• **Problem to work on**
Please repeat every record exactly, leaving out any pictures.

------------------------------------

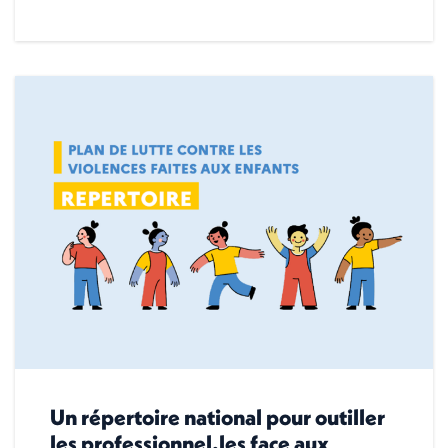
Un répertoire national pour outiller
les professionnel.les face aux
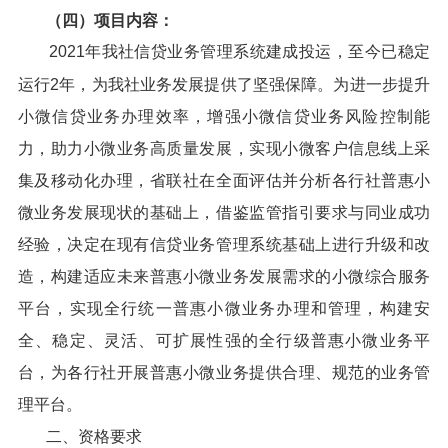
（四）项目内容：
2021年我社信贷业务管理系统建成投运，至今已稳定
运行2年，为我社业务发展提供了坚强保障。为进一步提升
小微信贷业务办理效率，增强小微信贷业务风险控制能
力，助力小微业务高质量发展，实现小微客户信息线上采
集及移动化办理，省联社在全面评估并分析各行社普惠小
微业务发展现状的基础上，借鉴监管指引要求与同业成功
经验，决定在现有信贷业务管理系统基础上进行升级和改
造，构建适应未来普惠小微业务发展需求的小微综合服务
平台，实现全行统一普惠小微业务办理和管理，构建安
全、稳定、灵活、可扩展性强的全行级普惠小微业务平
台，为各行社开展普惠小微业务提供合理、规范的业务管
理平台。
二、资格要求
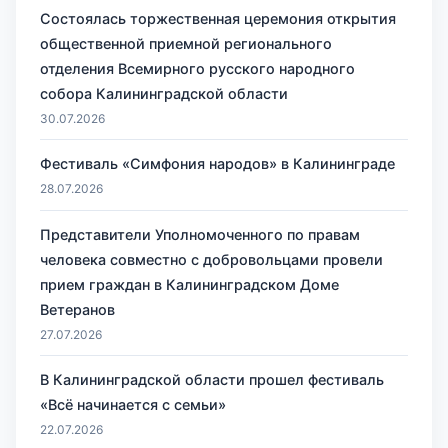
Состоялась торжественная церемония открытия
общественной приемной регионального
отделения Всемирного русского народного
собора Калининградской области
30.07.2026
Фестиваль «Симфония народов» в Калининграде
28.07.2026
Представители Уполномоченного по правам
человека совместно с добровольцами провели
прием граждан в Калининградском Доме
Ветеранов
27.07.2026
В Калининградской области прошел фестиваль
«Всё начинается с семьи»
22.07.2026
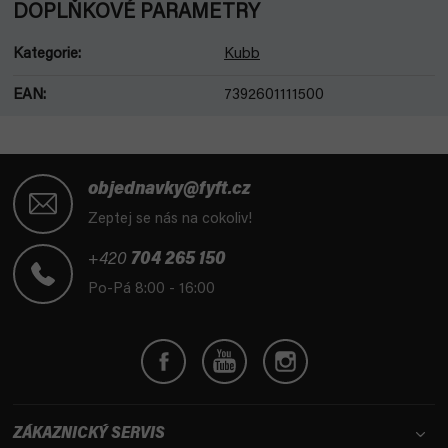
DOPLŇKOVÉ PARAMETRY
Kategorie
:
Kubb
EAN
:
7392601111500
Z
á
objednavky@fyft.cz
p
Zeptej se nás na cokoliv!
a
t
+420
704 265 150
í
Po-Pá 8:00 - 16:00
ZÁKAZNICKÝ SERVIS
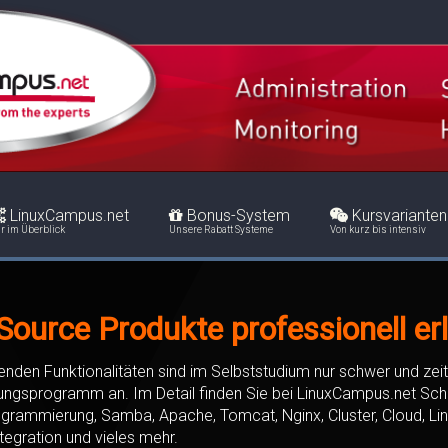
LinuxCampus.net
Bonus-System
Kursvarianten
r im Überblick
Unsere Rabatt Systeme
Von kurz bis intensiv
ource Produkte professionell er
den Funktionalitäten sind im Selbststudium nur schwer und zeit
ungsprogramm an. Im Detail finden Sie bei LinuxCampus.net Sch
ogrammierung, Samba, Apache, Tomcat, Nginx, Cluster, Cloud, L
ntegration und vieles mehr.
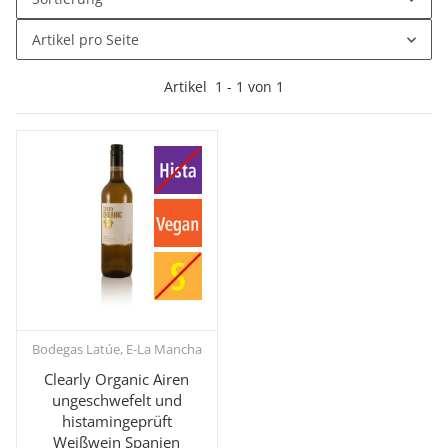
Artikel pro Seite
Artikel
1
-
1
von
1
Bodegas Latúe, E-La Mancha
Clearly Organic Airen
ungeschwefelt und
histamingeprüft
Weißwein Spanien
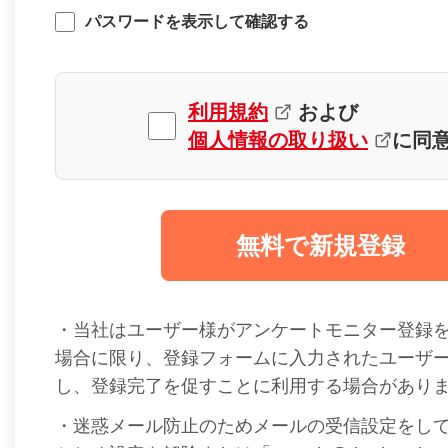
パスワードを表示して確認する
利用規約
および
個人情報の取り扱い
に同
無料で新規登録
・当社はユーザー様がアンケートモニター登録
場合に限り、登録フォームに入力されたユーザ
し、登録完了を促すことに利用する場合があり
・迷惑メール防止のためメールの受信設定をし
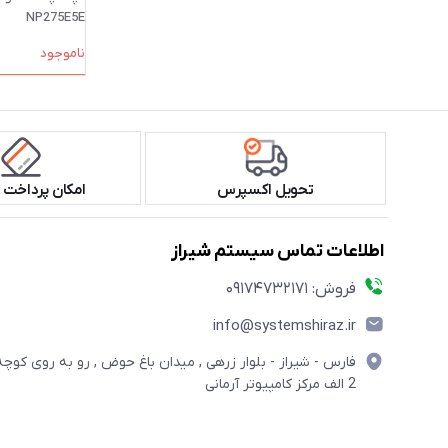
NP275E5E
ناموجود
تحویل اکسپرس
امکان پرداخت 
اطلاعات تماس سیستم شیراز
فروش: 09174732171
info@systemshiraz.ir
فارس - شیراز - بلوار زرهی , میدان باغ حوض , رو به روی کوچه
2 الف مرکز کامپیوتر آرمانی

------------------------------------

• **Solution to this problem**
Un répertoire national pour outiller
les professionnel.les face aux
（四）项目内容：
2021年我社信贷业务管理系统建成投运，至今已稳定
运行2年，为我社业务发展提供了坚强保障。为进一步提升
小微信贷业务办理效率，增强小微信贷业务风险控制能
力，助力小微业务高质量发展，实现小微客户信息线上采
集及移动化办理，省联社在全面评估并分析各行社普惠小
微业务发展现状的基础上，借鉴监管指引要求与同业成功
经验，决定在现有信贷业务管理系统基础上进行升级和改
造，构建适应未来普惠小微业务发展需求的小微综合服务
平台，实现全行统一普惠小微业务办理和管理，构建安
全、稳定、灵活、可扩展性强的全行级普惠小微业务平
台，为各行社开展普惠小微业务提供合理、规范的业务管
理平台。
二、资格要求
Состоялась торжественная церемония открытия
общественной приемной регионального
отделения Всемирного русского народного
собора Калининградской области
30.07.2026
Фестиваль «Симфония народов» в Калининграде
28.07.2026
Представители Уполномоченного по правам
человека совместно с добровольцами провели
прием граждан в Калининградском Доме
Ветеранов
27.07.2026
В Калининградской области прошел фестиваль
«Всё начинается с семьи»
22.07.2026
DOPLŇKOVÉ PARAMETRY
Kategorie
:
Kubb
EAN
:
7392601111500
Z
á
objednavky@fyft.cz
p
Zeptej se nás na cokoliv!
a
t
+420
704 265 150
í
Po-Pá 8:00 - 16:00
ZÁKAZNICKÝ SERVIS
LinuxCampus.net
Bonus-System
Kursvarianten
r im Überblick
Unsere Rabatt Systeme
Von kurz bis intensiv
ource Produkte professionell er
den Funktionalitäten sind im Selbststudium nur schwer und zeit
ungsprogramm an. Im Detail finden Sie bei LinuxCampus.net Sch
ogrammierung, Samba, Apache, Tomcat, Nginx, Cluster, Cloud, L
ntegration und vieles mehr.
Artikel pro Seite
Artikel
1
-
1
von
1
Bodegas Latúe, E-La Mancha
Clearly Organic Airen
ungeschwefelt und
histamingeprüft
Weißwein Spanien
パスワードを表示して確認する
利用規約
および
個人情報の取り扱い
に同
無料で新規登録
・当社はユーザー様がアンケートモニター登録
場合に限り、登録フォームに入力されたユーザ
し、登録完了を促すことに利用する場合があり
・迷惑メール防止のためメールの受信設定をし
NP275E5E
ناموجود
تحویل اکسپرس
امکان پرداخت 
اطلاعات تماس سیستم شیراز
فروش: 09174732171
info@systemshiraz.ir
فارس - شیراز - بلوار زرهی , میدان باغ حوض , رو به روی کوچه
2 الف مرکز کامپیوتر آرمانی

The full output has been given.